Task to carry out: Could you turn the items below into a JSON list of strings, one string per line with blank lines skipped? Leave the pictures out.

Records:
● ● ● ● ●

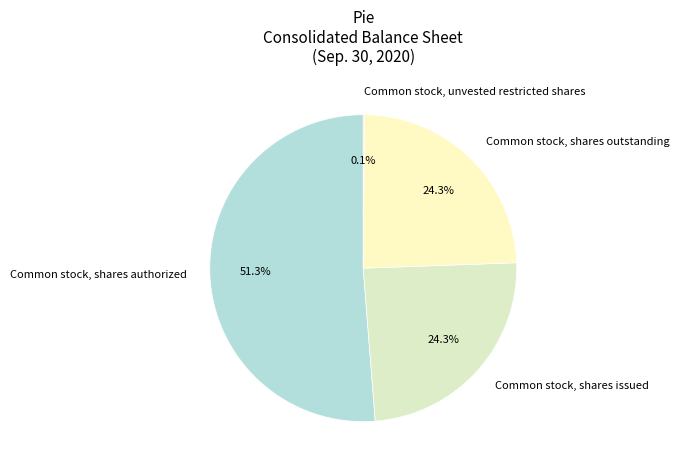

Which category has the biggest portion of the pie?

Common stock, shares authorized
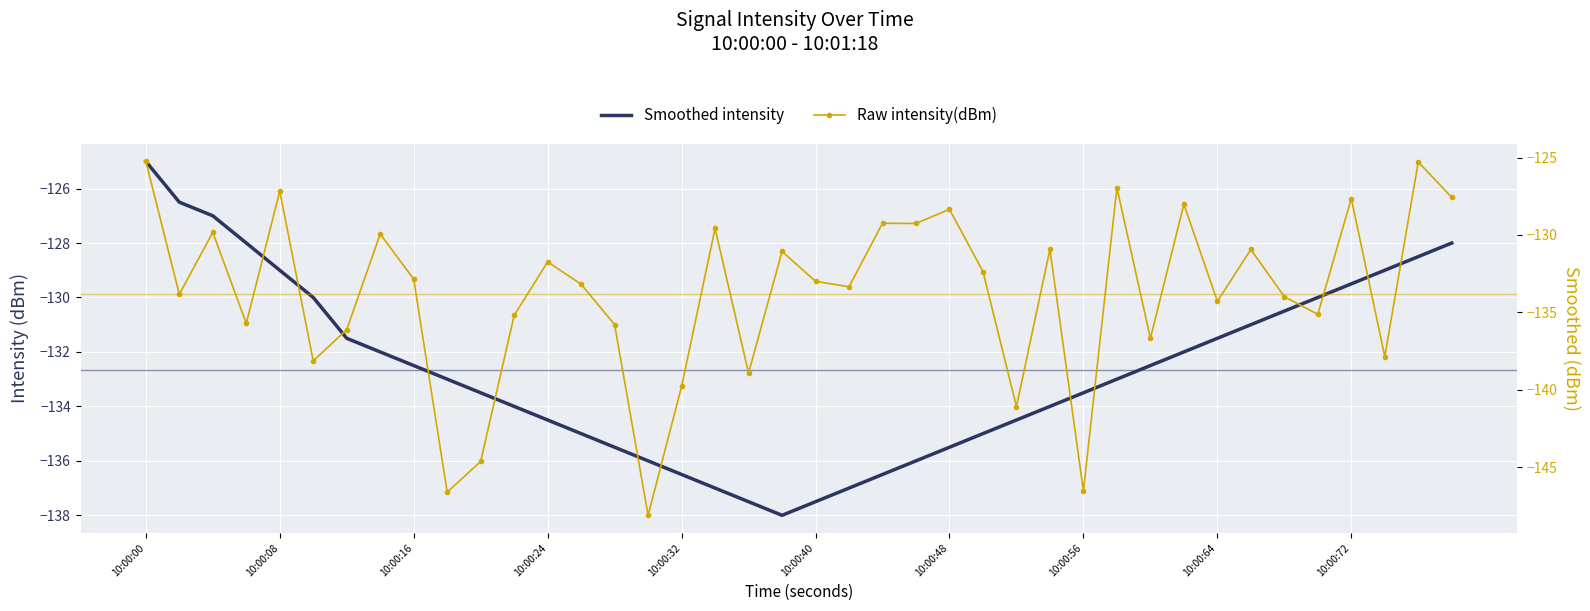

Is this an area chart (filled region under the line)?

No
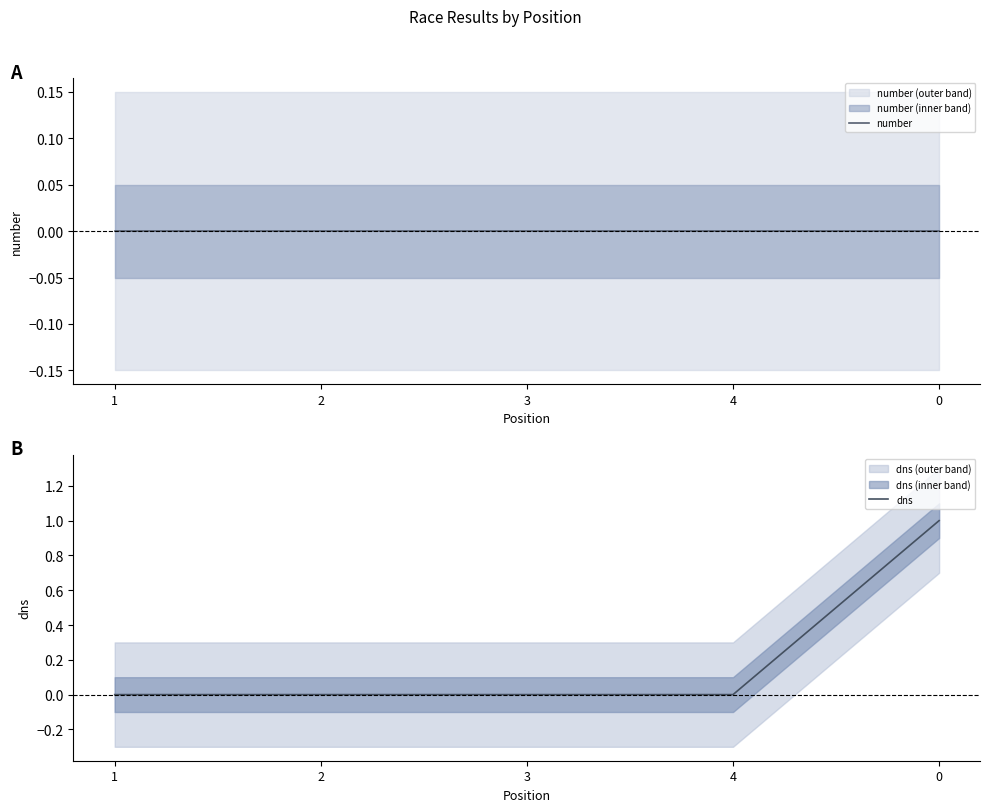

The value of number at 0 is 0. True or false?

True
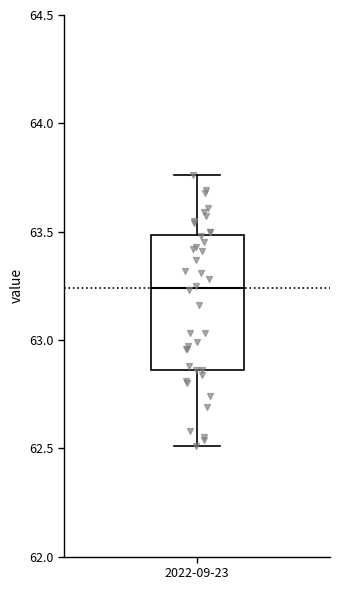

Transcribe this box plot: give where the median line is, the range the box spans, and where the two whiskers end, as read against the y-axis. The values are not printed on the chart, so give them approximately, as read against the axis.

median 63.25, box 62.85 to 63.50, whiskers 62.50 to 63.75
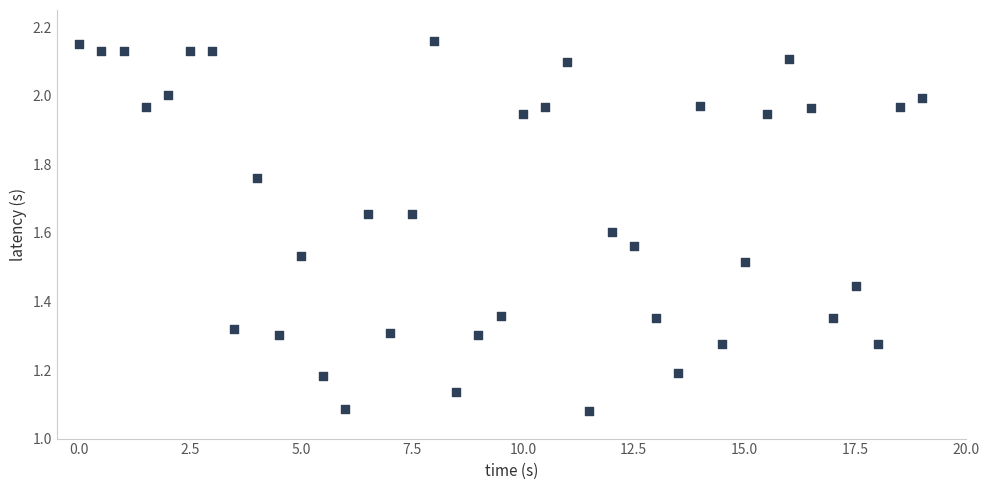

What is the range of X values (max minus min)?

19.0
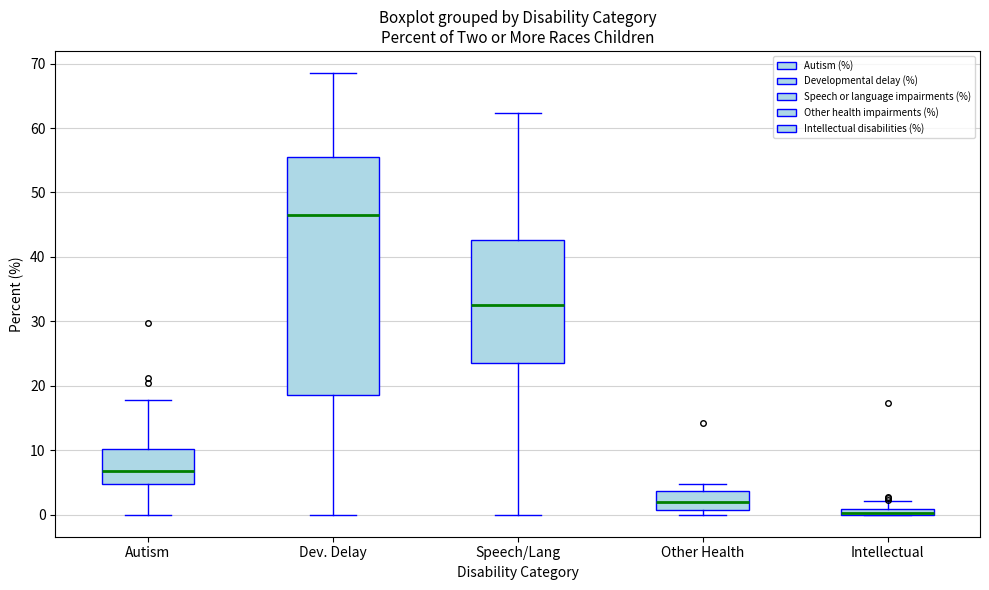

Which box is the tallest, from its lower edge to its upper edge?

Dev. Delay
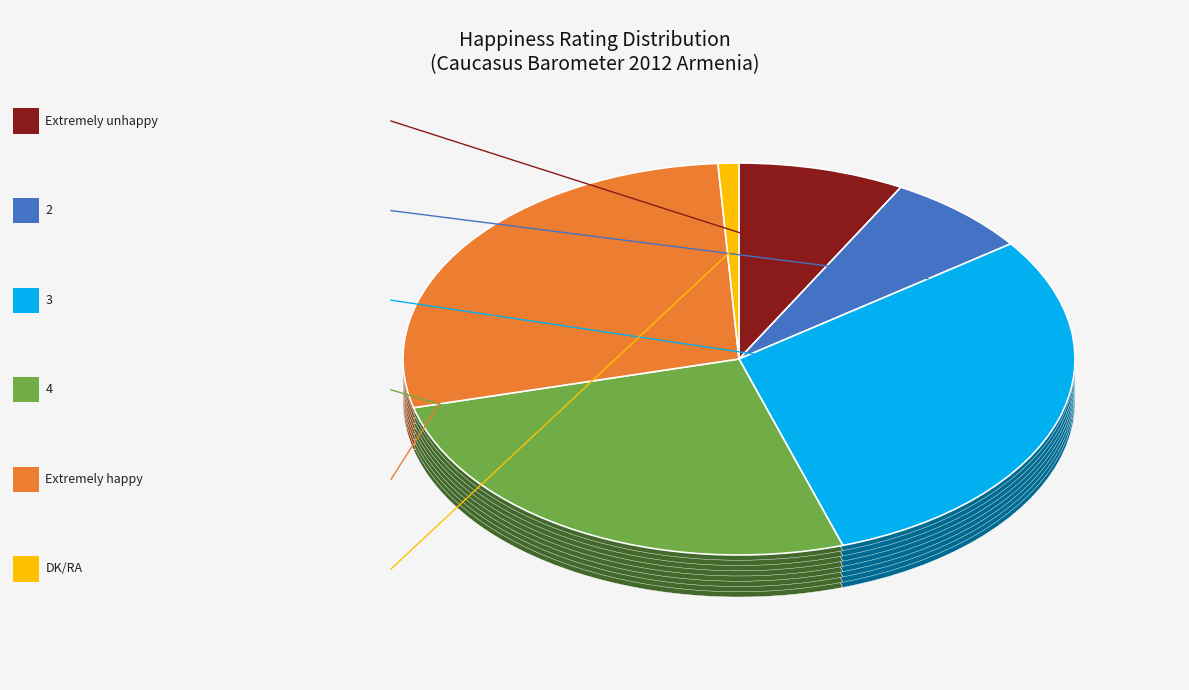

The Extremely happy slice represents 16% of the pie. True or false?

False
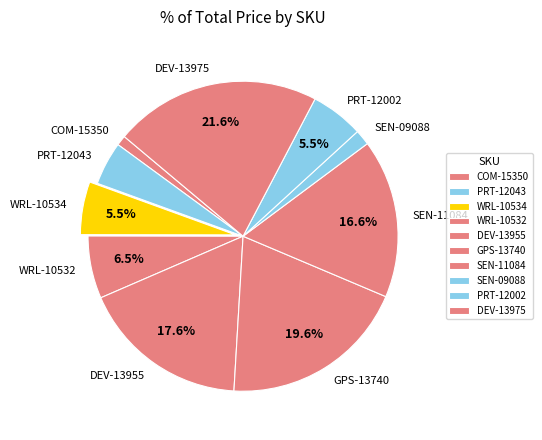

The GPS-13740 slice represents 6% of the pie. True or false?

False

● ● ● ● ●

Written solution:
[
  "Which category has the biggest portion of the pie?",
  "Common stock, shares authorized",
  "Is this an area chart (filled region under the line)?",
  "No",
  "The value of number at 0 is 0. True or false?",
  "True",
  "Transcribe this box plot: give where the median line is, the range the box spans, and where the two whiskers end, as read against the y-axis. The values are not printed on the chart, so give them approximately, as read against the axis.",
  "median 63.25, box 62.85 to 63.50, whiskers 62.50 to 63.75",
  "What is the range of X values (max minus min)?",
  "19.0",
  "Which box is the tallest, from its lower edge to its upper edge?",
  "Dev. Delay",
  "The Extremely happy slice represents 16% of the pie. True or false?",
  "False",
  "The GPS-13740 slice represents 6% of the pie. True or false?",
  "False"
]